AIM OF THE TASK
Please count the lines in the entries below that contain the word "Focus" and reply with only that number.

** SUPPLIED MATERIAL follows **

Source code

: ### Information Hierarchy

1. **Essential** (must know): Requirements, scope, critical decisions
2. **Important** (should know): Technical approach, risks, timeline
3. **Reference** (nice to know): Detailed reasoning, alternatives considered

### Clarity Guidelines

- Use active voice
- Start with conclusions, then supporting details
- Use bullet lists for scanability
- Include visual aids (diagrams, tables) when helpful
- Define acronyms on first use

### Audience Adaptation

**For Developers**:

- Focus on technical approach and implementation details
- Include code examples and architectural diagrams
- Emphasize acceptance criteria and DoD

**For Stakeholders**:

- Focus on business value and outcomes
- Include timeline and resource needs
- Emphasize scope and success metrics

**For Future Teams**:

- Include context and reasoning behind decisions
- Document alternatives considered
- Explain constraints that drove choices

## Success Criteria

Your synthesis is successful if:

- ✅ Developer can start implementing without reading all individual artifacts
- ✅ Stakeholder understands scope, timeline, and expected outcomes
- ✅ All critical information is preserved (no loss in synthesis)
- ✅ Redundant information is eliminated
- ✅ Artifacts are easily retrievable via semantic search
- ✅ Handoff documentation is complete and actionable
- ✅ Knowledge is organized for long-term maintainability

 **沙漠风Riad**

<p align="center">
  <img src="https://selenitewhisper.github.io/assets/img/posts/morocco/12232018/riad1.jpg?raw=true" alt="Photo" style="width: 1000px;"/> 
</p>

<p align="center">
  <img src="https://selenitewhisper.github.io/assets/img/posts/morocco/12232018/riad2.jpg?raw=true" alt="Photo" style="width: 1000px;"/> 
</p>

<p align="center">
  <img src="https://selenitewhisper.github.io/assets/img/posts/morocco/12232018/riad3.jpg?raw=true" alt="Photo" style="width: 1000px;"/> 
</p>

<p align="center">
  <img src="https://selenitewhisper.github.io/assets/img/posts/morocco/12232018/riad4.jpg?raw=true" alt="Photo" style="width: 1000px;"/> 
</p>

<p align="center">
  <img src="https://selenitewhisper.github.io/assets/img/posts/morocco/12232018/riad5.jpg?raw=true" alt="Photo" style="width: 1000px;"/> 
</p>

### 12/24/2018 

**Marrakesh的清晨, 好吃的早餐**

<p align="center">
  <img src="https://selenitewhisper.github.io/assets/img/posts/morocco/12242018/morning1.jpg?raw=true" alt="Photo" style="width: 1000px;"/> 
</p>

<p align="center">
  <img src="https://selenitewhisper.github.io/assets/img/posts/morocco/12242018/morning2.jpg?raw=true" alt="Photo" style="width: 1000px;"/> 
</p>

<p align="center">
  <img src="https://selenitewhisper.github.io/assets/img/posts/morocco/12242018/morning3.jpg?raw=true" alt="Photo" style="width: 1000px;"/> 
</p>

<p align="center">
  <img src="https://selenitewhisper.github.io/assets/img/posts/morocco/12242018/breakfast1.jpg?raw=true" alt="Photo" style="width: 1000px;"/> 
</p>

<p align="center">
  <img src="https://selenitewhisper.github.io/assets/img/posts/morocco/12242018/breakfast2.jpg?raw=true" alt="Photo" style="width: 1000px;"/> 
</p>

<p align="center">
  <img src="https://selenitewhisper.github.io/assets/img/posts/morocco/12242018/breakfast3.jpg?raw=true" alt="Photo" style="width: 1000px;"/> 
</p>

** End of SUPPLIED MATERIAL **

PROBLEM SOLUTION
2